Baraudjc Le 22 décembre 2017 à 19:09:58
Madame la ministre de la santé devrait s'occuper des produits d'importations qui utilisent beaucoup de produits interdits chez nous et devrait les classer néfastes! Elle devrait également interdire les véhicules thermiques et électriques,ils sont néfaste et cancérigènes ! Elle devrait interdire les lessives,les parfums,les shampoings,les savons,etc... ils sont néfastes et certainement bien plus cancérigènes qu'on nous le dit ! Quand aux TV,téléphones,tablettes,micro ondes il n'y a aucun risque!!! Ces ministres bobo,parigo écolos qui n'écoutent que des merdias endoctrinés antitout payés par nos productions,notre travail vont arriver à détruire notre culture,notre patrimoine et notre pays! En attendant les autres avancent et prennent les parts de marchés ,et leurs pays sont fiers de leurs exportations!!! Ces mêmes ministres qui veulent détruire notre agriculture et qui veulent légaliser le canabis!!!
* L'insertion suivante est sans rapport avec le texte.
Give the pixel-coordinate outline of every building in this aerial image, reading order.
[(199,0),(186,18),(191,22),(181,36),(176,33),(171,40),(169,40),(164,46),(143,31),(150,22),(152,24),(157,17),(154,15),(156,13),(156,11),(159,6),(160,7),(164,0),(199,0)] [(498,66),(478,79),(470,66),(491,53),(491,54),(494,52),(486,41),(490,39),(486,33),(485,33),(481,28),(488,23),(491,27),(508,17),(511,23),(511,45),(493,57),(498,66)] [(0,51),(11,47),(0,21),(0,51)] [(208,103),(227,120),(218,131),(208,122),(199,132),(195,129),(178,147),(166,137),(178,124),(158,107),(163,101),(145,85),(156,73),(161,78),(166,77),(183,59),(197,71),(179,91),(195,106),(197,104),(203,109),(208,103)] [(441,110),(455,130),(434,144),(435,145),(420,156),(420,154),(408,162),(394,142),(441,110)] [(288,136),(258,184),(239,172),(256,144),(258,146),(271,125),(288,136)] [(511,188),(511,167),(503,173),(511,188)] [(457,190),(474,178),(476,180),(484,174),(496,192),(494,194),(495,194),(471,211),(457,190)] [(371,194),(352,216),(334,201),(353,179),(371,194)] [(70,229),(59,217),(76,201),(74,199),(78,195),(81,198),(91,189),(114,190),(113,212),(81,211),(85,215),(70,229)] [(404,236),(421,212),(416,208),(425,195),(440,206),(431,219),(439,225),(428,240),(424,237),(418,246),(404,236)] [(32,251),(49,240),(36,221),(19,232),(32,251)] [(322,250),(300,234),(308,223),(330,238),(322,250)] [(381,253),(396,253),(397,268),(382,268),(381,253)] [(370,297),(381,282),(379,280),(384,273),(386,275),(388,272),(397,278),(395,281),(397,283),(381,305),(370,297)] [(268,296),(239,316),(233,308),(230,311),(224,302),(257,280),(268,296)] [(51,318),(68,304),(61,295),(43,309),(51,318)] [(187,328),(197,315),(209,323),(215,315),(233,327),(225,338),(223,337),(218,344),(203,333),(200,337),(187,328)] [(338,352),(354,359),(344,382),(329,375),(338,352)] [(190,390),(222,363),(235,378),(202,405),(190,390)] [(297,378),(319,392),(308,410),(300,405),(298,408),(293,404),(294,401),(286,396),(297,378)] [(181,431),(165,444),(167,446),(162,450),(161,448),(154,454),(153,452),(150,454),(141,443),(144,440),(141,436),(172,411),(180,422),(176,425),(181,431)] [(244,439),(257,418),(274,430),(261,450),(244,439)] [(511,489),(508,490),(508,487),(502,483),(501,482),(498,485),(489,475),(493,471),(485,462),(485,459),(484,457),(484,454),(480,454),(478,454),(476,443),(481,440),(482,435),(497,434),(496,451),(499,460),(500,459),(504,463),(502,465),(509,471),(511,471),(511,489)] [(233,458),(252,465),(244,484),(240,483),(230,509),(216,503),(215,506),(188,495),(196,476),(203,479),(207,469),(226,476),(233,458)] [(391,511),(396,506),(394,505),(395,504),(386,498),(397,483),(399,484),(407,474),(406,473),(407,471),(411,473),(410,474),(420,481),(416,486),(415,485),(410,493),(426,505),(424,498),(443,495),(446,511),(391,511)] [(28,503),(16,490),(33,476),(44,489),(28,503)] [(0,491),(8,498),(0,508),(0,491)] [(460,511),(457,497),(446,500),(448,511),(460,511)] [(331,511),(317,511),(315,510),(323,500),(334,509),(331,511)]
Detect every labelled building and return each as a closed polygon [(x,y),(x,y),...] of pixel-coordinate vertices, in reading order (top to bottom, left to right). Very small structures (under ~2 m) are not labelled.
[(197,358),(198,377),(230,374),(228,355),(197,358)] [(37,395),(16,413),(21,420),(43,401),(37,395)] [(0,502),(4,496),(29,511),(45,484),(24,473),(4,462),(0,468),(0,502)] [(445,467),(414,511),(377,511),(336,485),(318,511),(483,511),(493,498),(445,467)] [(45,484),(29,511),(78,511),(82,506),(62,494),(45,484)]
Olivier66 Le 03 décembre 2017 à 22:05:33
C'est tout simplement inadmissible !!! Notre pays attire des millions de touristes chaque année pour son "art de vivre". Ce type de politique aurait de très lourdes de conséquences dans un cercle très large d'activités économiques. C'est l'image historique de la France qui serait atteinte. D'autre part, plus on interdit, plus le marché noir se développe (prohibition aux USA). Arrêtons d'interdire, soyons raisonnables et responsables. Donnons l'éducation aux citoyens pour que les choix de vie soient fait en connaissances de causes.